Quand les rôles changent
Une heure plus tard, une infirmière vint les chercher,
— Vous pouvez entrer maintenant. Mais seulement un à la fois, précisa-t-elle doucement.
TK, assis dans un coin, ne bougea pas. C’est Andréa qui s’avança et se pencha pour lui faire face.
— Vas-y… C’est de toi qu’il a besoin…
TK la regarda, les yeux dans l’eau. Puis souffla un merci avant de ce lever.
Il marcha mécaniquement dans le couloir, ses pas résonnant sur le carrelage comme s’il n’était plus qu’un fantôme.
La chambre était plongée dans une demi-obscurité, éclairée par le clignotement vert du moniteur. L’air sentait le désinfectant et le plastique des tubulures. TK resta immobile un instant sur le seuil, incapable de respirer.
Carlos était là. Allongé, immobile, un respirateur couvrant sa bouche et son nez. Sa poitrine se soulevait au rythme mécanique de la machine, pas au sien. Sa peau paraissait plus pâle qu’il ne l’avait jamais vue.
TK avança lentement. Il s’assit sur le bord du lit, ses doigts tremblants effleurant la main de Carlos, froide, inerte. Son cœur se serra, un étau implacable.
— Hey… bébé… chuchota-t-il, sa voix cassée. Je suis là…
Il baissa la tête, incapable de soutenir plus longtemps la vue des tubes et des machines. Ses larmes jaillirent enfin, silencieuses, roulant sur ses joues sans qu’il tente de les retenir.
— Tu sais… d’habitude, c’est moi qui m’éteins, qui fais des comas… Alors… comment je suis censé faire sans toi, hein ?
Sa main se serra autour de celle de Carlos, presque désespérée.
— Je sais pas comment faire… Je sais juste que… je peux pas te perdre.

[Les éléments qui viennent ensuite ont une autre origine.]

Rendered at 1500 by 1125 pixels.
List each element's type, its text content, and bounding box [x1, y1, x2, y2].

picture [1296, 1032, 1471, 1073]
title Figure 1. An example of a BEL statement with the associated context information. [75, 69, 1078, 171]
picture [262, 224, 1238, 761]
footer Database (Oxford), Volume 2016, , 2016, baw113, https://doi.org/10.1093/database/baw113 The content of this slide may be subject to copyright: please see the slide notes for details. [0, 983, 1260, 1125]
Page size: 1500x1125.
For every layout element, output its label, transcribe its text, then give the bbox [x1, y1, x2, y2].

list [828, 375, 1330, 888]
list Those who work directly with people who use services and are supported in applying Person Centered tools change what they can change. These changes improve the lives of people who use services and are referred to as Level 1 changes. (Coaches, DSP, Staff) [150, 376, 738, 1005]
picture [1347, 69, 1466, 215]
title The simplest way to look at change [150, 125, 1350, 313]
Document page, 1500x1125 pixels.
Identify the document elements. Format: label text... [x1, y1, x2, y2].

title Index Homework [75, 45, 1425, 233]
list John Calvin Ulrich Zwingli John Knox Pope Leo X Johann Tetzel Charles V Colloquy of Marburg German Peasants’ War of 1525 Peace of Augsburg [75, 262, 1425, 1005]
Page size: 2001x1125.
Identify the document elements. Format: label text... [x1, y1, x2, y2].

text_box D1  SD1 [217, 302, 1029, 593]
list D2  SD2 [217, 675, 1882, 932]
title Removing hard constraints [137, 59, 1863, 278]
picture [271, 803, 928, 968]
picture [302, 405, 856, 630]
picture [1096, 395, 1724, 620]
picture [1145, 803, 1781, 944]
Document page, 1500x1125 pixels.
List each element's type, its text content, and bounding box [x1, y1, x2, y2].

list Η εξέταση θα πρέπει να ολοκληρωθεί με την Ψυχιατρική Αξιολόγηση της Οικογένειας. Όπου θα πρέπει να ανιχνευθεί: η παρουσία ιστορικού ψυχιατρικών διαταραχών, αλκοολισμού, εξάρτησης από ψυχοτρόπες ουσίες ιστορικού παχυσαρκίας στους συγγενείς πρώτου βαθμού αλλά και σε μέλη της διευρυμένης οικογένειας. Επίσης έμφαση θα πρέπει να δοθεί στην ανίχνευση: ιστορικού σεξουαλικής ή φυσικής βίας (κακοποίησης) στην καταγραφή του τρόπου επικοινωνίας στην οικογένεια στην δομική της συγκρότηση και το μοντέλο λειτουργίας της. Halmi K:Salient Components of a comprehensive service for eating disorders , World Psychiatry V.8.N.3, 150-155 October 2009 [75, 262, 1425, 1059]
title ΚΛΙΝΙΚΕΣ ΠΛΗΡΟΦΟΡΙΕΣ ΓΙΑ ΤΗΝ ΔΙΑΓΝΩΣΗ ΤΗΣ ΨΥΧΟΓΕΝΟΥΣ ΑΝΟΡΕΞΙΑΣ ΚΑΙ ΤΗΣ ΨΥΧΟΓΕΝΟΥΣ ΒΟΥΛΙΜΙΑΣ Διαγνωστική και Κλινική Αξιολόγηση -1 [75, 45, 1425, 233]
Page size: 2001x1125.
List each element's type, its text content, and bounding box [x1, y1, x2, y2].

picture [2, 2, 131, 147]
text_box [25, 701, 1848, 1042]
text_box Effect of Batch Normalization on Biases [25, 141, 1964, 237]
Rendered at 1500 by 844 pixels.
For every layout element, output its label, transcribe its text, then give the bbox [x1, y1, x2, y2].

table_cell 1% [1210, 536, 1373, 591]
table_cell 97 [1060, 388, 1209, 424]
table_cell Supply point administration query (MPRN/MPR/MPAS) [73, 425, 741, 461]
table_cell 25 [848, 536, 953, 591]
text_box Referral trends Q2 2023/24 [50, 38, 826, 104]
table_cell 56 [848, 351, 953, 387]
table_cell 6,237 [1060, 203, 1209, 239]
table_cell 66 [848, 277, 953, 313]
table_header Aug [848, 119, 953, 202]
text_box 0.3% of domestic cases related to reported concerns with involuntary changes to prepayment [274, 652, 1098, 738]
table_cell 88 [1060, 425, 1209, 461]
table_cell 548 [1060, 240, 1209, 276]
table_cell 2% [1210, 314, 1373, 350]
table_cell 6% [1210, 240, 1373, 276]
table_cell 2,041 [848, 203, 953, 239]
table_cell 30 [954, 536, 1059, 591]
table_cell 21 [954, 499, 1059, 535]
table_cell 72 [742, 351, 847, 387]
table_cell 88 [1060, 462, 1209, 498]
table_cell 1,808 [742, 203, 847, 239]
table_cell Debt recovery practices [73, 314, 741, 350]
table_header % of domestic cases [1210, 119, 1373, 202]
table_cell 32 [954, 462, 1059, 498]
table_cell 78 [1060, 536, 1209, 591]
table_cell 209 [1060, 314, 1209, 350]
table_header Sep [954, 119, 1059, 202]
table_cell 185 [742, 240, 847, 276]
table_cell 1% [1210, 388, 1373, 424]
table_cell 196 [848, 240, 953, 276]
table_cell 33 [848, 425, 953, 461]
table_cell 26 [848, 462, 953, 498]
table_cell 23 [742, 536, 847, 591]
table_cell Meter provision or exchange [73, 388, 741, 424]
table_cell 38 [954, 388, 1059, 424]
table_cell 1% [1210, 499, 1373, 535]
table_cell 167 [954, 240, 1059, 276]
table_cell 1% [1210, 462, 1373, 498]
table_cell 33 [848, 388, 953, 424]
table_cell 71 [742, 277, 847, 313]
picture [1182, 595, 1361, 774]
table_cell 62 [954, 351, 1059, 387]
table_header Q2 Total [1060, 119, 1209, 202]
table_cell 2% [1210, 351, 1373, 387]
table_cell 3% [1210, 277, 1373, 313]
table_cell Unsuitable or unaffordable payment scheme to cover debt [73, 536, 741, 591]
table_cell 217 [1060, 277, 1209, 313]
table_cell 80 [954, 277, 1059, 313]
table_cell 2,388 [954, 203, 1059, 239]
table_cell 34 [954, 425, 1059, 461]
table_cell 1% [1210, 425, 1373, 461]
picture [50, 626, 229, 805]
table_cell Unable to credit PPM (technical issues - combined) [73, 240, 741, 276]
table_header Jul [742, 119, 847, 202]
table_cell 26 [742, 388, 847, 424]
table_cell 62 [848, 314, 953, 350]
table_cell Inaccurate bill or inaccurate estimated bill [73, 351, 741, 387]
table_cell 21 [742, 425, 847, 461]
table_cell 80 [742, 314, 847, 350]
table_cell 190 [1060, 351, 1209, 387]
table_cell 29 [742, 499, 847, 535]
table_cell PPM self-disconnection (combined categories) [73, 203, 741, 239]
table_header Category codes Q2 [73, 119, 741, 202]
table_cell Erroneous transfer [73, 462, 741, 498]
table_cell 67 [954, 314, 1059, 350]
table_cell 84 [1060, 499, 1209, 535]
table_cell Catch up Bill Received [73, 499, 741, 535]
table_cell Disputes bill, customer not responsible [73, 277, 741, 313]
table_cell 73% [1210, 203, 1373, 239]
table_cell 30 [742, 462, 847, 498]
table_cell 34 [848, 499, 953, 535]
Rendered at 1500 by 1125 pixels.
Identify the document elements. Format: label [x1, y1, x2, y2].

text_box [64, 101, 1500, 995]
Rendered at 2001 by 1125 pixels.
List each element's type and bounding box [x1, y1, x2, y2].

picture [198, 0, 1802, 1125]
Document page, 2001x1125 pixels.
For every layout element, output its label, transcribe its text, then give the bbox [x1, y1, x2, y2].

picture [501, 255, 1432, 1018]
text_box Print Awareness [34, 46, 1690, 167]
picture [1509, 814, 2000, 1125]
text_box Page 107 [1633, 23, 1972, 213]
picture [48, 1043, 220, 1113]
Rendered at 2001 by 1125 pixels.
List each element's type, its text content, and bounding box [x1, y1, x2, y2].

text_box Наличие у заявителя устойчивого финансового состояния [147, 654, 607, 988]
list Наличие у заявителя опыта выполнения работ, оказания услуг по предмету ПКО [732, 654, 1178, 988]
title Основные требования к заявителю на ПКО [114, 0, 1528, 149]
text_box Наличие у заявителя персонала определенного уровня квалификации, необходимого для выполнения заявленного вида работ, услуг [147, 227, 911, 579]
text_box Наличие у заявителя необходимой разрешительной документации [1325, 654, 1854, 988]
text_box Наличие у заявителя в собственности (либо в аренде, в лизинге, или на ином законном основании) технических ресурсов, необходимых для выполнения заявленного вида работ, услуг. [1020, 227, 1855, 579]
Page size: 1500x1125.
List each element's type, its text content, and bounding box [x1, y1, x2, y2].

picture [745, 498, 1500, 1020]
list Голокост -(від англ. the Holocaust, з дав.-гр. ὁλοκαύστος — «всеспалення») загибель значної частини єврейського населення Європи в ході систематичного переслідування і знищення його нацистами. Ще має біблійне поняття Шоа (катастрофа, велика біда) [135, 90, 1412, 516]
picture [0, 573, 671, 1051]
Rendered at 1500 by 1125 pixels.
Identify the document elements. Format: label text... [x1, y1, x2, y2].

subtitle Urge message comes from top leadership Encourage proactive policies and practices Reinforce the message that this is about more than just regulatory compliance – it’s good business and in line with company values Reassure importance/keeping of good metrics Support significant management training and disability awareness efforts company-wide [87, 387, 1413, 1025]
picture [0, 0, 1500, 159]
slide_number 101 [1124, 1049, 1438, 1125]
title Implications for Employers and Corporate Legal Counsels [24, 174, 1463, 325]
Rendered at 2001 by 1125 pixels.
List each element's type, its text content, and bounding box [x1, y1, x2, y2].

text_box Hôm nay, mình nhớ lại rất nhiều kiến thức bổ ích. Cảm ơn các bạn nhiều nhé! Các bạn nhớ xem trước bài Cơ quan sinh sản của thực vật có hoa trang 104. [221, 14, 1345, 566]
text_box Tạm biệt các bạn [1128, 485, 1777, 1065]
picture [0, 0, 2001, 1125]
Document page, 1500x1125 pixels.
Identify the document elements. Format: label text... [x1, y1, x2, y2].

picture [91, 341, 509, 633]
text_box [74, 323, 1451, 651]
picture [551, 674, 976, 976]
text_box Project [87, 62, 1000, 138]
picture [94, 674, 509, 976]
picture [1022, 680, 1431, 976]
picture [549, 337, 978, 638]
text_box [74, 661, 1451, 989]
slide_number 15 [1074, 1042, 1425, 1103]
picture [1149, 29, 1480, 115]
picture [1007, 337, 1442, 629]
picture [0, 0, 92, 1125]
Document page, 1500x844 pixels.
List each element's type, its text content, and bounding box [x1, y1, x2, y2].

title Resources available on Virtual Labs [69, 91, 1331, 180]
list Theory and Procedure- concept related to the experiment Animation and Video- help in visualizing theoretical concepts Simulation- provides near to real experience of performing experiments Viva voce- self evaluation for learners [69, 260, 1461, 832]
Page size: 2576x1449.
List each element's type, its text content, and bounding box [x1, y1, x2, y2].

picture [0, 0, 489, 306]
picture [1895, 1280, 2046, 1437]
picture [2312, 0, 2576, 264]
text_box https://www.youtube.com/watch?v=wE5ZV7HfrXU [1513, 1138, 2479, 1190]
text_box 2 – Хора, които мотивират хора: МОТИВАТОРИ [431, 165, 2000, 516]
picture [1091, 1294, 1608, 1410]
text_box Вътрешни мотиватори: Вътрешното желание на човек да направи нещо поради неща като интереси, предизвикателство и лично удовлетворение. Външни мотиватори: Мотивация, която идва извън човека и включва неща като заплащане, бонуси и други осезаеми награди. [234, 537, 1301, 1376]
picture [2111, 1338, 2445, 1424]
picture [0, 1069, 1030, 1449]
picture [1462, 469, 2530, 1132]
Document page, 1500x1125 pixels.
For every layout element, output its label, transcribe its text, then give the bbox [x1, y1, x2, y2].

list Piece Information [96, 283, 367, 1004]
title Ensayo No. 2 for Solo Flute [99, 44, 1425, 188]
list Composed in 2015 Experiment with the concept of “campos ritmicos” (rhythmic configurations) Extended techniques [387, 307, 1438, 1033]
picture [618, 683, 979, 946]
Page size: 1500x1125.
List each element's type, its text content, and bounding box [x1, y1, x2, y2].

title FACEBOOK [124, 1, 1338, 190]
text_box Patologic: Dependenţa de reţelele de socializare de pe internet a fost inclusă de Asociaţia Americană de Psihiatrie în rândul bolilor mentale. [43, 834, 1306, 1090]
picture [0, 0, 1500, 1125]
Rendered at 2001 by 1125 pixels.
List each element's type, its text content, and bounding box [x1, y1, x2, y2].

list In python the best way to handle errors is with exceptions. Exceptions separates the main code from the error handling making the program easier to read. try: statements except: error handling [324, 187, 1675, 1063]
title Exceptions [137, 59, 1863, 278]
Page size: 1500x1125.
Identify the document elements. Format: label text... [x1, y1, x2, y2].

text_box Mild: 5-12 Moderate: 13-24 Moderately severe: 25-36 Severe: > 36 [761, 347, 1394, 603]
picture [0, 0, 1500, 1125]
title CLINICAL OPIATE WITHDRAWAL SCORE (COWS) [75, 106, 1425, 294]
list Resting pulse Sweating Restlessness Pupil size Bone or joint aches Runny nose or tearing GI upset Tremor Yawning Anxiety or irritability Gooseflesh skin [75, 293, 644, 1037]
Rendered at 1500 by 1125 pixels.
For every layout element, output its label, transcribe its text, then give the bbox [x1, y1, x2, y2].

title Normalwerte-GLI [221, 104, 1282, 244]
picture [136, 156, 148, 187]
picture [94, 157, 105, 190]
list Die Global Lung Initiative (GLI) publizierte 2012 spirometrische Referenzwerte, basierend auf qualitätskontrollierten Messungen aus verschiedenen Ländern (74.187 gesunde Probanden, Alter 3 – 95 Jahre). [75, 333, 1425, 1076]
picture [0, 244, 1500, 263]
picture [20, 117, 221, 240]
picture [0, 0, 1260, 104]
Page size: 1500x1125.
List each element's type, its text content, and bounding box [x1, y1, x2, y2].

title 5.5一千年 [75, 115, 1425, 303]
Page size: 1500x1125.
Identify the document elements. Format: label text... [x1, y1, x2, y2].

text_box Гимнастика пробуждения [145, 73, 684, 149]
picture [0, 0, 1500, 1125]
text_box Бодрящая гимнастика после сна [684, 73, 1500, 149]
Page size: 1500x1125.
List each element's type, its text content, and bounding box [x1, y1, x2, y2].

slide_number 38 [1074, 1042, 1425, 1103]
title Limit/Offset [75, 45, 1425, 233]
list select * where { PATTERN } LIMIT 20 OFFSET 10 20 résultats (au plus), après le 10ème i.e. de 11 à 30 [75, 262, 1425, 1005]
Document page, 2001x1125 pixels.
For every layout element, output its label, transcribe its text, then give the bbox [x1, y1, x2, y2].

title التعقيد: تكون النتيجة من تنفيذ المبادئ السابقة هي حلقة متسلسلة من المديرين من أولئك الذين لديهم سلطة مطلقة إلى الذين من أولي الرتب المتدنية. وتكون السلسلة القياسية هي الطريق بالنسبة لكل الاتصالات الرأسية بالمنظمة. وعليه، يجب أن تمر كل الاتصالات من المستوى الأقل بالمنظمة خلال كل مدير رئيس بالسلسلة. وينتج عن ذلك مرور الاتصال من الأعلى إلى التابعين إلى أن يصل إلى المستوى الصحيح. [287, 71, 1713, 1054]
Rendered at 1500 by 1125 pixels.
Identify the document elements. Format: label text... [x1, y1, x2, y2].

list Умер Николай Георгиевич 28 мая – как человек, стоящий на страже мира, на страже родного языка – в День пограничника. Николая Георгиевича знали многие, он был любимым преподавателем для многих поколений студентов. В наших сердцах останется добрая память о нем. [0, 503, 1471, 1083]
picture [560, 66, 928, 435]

Pas toi. Pas après tout ça. Pas après maman…
Il posa son front contre la main de Carlos, cherchant un peu de chaleur, un peu de vie. Le silence de la chambre n’était interrompu que par le souffle artificiel du respirateur.
Pour la première fois depuis des heures, TK cessa de se battre contre lui-même. Il resta là, immobile, accroché à la main de l’homme qu’il aimait, priant en silence pour qu’il revienne.
Au bout d’un moment, la porte s’ouvrit doucement derrière lui. TK releva la tête, les yeux encore embués. Andrea entra la première, suivie de Gabriel. Leurs regards se fixèrent aussitôt sur Carlos, branché à la machine, puis sur TK qui tenait sa main comme si sa vie en dépendait.
Andrea porta ses deux mains à sa bouche, étouffant un sanglot. Gabriel, lui, resta figé, ses traits durs, mais ses yeux brillants de douleur.
— Oh, Dios mío… murmura Andrea, avançant vers le lit.
TK recula à contrecœur, laissant la place à la mère de Carlos qui effleura les cheveux de son fils, murmurant une prière en espagnol. Gabriel posa une main sur son épaule, comme pour la retenir debout. TK, silencieux, quitta la chambre à contre cœur.